> _EXCERPTED RECORDS_:
........

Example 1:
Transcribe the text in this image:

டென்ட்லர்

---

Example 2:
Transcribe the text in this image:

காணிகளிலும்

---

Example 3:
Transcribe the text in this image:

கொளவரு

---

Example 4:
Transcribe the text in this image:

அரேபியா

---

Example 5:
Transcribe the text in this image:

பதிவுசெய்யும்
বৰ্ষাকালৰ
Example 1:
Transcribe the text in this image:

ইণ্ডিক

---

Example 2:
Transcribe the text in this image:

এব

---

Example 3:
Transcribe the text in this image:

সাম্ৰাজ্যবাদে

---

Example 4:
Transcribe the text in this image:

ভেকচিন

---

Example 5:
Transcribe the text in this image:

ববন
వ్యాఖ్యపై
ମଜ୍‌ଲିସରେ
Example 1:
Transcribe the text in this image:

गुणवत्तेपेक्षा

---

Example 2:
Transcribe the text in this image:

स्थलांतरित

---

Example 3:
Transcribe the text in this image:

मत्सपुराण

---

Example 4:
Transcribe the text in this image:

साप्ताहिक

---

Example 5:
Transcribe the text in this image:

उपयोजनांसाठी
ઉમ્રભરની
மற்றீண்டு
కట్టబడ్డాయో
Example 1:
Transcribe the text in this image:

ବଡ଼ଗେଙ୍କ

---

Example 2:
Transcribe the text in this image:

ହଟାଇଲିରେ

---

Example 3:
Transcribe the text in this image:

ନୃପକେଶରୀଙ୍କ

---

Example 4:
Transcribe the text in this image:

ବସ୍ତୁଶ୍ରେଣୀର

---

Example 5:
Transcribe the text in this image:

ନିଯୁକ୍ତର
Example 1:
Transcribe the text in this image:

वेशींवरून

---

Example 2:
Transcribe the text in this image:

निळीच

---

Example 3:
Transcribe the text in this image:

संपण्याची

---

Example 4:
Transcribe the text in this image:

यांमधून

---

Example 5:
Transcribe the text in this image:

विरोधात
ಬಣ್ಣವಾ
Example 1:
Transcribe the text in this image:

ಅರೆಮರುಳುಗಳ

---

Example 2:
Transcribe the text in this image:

........

> _EXERCISE BRIEF_: The response must consist of all the data, reproduced without alteration.

> _OUTPUT_:
Example 1:
Transcribe the text in this image:

டென்ட்லர்

---

Example 2:
Transcribe the text in this image:

காணிகளிலும்

---

Example 3:
Transcribe the text in this image:

கொளவரு

---

Example 4:
Transcribe the text in this image:

அரேபியா

---

Example 5:
Transcribe the text in this image:

பதிவுசெய்யும்
বৰ্ষাকালৰ
Example 1:
Transcribe the text in this image:

ইণ্ডিক

---

Example 2:
Transcribe the text in this image:

এব

---

Example 3:
Transcribe the text in this image:

সাম্ৰাজ্যবাদে

---

Example 4:
Transcribe the text in this image:

ভেকচিন

---

Example 5:
Transcribe the text in this image:

ববন
వ్యాఖ్యపై
ମଜ୍‌ଲିସରେ
Example 1:
Transcribe the text in this image:

गुणवत्तेपेक्षा

---

Example 2:
Transcribe the text in this image:

स्थलांतरित

---

Example 3:
Transcribe the text in this image:

मत्सपुराण

---

Example 4:
Transcribe the text in this image:

साप्ताहिक

---

Example 5:
Transcribe the text in this image:

उपयोजनांसाठी
ઉમ્રભરની
மற்றீண்டு
కట్టబడ్డాయో
Example 1:
Transcribe the text in this image:

ବଡ଼ଗେଙ୍କ

---

Example 2:
Transcribe the text in this image:

ହଟାଇଲିରେ

---

Example 3:
Transcribe the text in this image:

ନୃପକେଶରୀଙ୍କ

---

Example 4:
Transcribe the text in this image:

ବସ୍ତୁଶ୍ରେଣୀର

---

Example 5:
Transcribe the text in this image:

ନିଯୁକ୍ତର
Example 1:
Transcribe the text in this image:

वेशींवरून

---

Example 2:
Transcribe the text in this image:

निळीच

---

Example 3:
Transcribe the text in this image:

संपण्याची

---

Example 4:
Transcribe the text in this image:

यांमधून

---

Example 5:
Transcribe the text in this image:

विरोधात
ಬಣ್ಣವಾ
Example 1:
Transcribe the text in this image:

ಅರೆಮರುಳುಗಳ

---

Example 2:
Transcribe the text in this image:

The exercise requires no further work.